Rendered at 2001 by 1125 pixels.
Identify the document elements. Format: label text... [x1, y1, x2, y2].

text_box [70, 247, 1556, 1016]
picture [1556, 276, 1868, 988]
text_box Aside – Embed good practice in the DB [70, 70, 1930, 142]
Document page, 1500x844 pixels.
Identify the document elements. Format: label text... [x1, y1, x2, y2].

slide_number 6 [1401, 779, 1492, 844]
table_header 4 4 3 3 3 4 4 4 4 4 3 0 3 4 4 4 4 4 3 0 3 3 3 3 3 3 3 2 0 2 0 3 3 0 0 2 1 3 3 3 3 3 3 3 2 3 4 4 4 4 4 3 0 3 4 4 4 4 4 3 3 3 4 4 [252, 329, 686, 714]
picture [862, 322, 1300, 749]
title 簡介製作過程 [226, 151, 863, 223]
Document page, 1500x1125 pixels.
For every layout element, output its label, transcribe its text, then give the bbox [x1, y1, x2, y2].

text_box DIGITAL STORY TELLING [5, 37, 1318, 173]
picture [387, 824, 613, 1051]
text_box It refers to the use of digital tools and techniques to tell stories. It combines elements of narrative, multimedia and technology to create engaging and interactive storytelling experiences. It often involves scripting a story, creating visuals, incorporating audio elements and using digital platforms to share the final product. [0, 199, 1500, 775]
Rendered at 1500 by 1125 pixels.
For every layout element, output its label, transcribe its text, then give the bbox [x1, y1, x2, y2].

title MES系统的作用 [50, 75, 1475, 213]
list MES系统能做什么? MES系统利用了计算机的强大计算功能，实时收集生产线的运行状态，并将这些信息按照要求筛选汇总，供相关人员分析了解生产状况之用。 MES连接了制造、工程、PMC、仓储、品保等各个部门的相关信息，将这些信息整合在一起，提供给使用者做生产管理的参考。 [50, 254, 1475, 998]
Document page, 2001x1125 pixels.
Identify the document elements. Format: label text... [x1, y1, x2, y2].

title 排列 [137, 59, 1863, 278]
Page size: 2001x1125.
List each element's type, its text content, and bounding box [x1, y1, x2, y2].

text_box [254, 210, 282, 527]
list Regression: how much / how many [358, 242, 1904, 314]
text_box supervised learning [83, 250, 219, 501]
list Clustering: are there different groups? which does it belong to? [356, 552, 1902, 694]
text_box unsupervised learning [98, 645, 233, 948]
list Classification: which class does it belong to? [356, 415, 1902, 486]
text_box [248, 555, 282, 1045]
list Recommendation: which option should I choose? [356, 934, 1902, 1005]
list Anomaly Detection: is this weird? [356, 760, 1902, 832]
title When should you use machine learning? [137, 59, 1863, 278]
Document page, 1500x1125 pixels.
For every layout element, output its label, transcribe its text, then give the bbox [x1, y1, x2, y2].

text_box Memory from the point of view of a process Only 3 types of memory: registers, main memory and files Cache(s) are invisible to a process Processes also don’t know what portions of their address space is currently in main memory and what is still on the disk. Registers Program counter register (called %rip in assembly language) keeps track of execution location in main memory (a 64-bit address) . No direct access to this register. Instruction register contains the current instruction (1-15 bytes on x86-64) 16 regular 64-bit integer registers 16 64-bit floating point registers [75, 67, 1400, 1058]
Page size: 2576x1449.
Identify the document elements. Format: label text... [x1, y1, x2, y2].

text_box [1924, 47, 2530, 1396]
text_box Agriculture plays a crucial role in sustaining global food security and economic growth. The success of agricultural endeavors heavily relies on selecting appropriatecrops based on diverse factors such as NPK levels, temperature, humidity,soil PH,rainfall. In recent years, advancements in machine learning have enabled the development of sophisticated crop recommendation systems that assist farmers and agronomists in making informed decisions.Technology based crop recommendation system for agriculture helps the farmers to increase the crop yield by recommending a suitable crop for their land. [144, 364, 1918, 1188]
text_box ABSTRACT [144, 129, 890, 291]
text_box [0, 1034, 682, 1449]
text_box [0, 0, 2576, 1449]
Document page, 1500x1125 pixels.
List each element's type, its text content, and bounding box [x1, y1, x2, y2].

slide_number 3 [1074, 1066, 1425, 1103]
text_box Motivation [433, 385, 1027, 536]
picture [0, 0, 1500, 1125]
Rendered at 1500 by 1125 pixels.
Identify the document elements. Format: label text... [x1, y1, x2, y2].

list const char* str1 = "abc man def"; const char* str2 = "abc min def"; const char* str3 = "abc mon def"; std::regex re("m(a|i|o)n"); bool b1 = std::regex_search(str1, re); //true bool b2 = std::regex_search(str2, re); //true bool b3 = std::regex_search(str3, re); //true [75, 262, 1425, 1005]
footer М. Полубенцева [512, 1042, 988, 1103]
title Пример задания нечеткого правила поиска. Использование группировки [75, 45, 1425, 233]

= = = =

=== What is being asked ===
Retype each line of the listing exactly as it was given above.

=== Solution for this problem ===
Rendered at 2001 by 1125 pixels.
Identify the document elements. Format: label text... [x1, y1, x2, y2].

text_box [70, 247, 1556, 1016]
picture [1556, 276, 1868, 988]
text_box Aside – Embed good practice in the DB [70, 70, 1930, 142]
Document page, 1500x844 pixels.
Identify the document elements. Format: label text... [x1, y1, x2, y2].

slide_number 6 [1401, 779, 1492, 844]
table_header 4 4 3 3 3 4 4 4 4 4 3 0 3 4 4 4 4 4 3 0 3 3 3 3 3 3 3 2 0 2 0 3 3 0 0 2 1 3 3 3 3 3 3 3 2 3 4 4 4 4 4 3 0 3 4 4 4 4 4 3 3 3 4 4 [252, 329, 686, 714]
picture [862, 322, 1300, 749]
title 簡介製作過程 [226, 151, 863, 223]
Document page, 1500x1125 pixels.
For every layout element, output its label, transcribe its text, then give the bbox [x1, y1, x2, y2].

text_box DIGITAL STORY TELLING [5, 37, 1318, 173]
picture [387, 824, 613, 1051]
text_box It refers to the use of digital tools and techniques to tell stories. It combines elements of narrative, multimedia and technology to create engaging and interactive storytelling experiences. It often involves scripting a story, creating visuals, incorporating audio elements and using digital platforms to share the final product. [0, 199, 1500, 775]
Rendered at 1500 by 1125 pixels.
For every layout element, output its label, transcribe its text, then give the bbox [x1, y1, x2, y2].

title MES系统的作用 [50, 75, 1475, 213]
list MES系统能做什么? MES系统利用了计算机的强大计算功能，实时收集生产线的运行状态，并将这些信息按照要求筛选汇总，供相关人员分析了解生产状况之用。 MES连接了制造、工程、PMC、仓储、品保等各个部门的相关信息，将这些信息整合在一起，提供给使用者做生产管理的参考。 [50, 254, 1475, 998]
Document page, 2001x1125 pixels.
Identify the document elements. Format: label text... [x1, y1, x2, y2].

title 排列 [137, 59, 1863, 278]
Page size: 2001x1125.
List each element's type, its text content, and bounding box [x1, y1, x2, y2].

text_box [254, 210, 282, 527]
list Regression: how much / how many [358, 242, 1904, 314]
text_box supervised learning [83, 250, 219, 501]
list Clustering: are there different groups? which does it belong to? [356, 552, 1902, 694]
text_box unsupervised learning [98, 645, 233, 948]
list Classification: which class does it belong to? [356, 415, 1902, 486]
text_box [248, 555, 282, 1045]
list Recommendation: which option should I choose? [356, 934, 1902, 1005]
list Anomaly Detection: is this weird? [356, 760, 1902, 832]
title When should you use machine learning? [137, 59, 1863, 278]
Document page, 1500x1125 pixels.
For every layout element, output its label, transcribe its text, then give the bbox [x1, y1, x2, y2].

text_box Memory from the point of view of a process Only 3 types of memory: registers, main memory and files Cache(s) are invisible to a process Processes also don’t know what portions of their address space is currently in main memory and what is still on the disk. Registers Program counter register (called %rip in assembly language) keeps track of execution location in main memory (a 64-bit address) . No direct access to this register. Instruction register contains the current instruction (1-15 bytes on x86-64) 16 regular 64-bit integer registers 16 64-bit floating point registers [75, 67, 1400, 1058]
Page size: 2576x1449.
Identify the document elements. Format: label text... [x1, y1, x2, y2].

text_box [1924, 47, 2530, 1396]
text_box Agriculture plays a crucial role in sustaining global food security and economic growth. The success of agricultural endeavors heavily relies on selecting appropriatecrops based on diverse factors such as NPK levels, temperature, humidity,soil PH,rainfall. In recent years, advancements in machine learning have enabled the development of sophisticated crop recommendation systems that assist farmers and agronomists in making informed decisions.Technology based crop recommendation system for agriculture helps the farmers to increase the crop yield by recommending a suitable crop for their land. [144, 364, 1918, 1188]
text_box ABSTRACT [144, 129, 890, 291]
text_box [0, 1034, 682, 1449]
text_box [0, 0, 2576, 1449]
Document page, 1500x1125 pixels.
List each element's type, its text content, and bounding box [x1, y1, x2, y2].

slide_number 3 [1074, 1066, 1425, 1103]
text_box Motivation [433, 385, 1027, 536]
picture [0, 0, 1500, 1125]
Rendered at 1500 by 1125 pixels.
Identify the document elements. Format: label text... [x1, y1, x2, y2].

list const char* str1 = "abc man def"; const char* str2 = "abc min def"; const char* str3 = "abc mon def"; std::regex re("m(a|i|o)n"); bool b1 = std::regex_search(str1, re); //true bool b2 = std::regex_search(str2, re); //true bool b3 = std::regex_search(str3, re); //true [75, 262, 1425, 1005]
footer М. Полубенцева [512, 1042, 988, 1103]
title Пример задания нечеткого правила поиска. Использование группировки [75, 45, 1425, 233]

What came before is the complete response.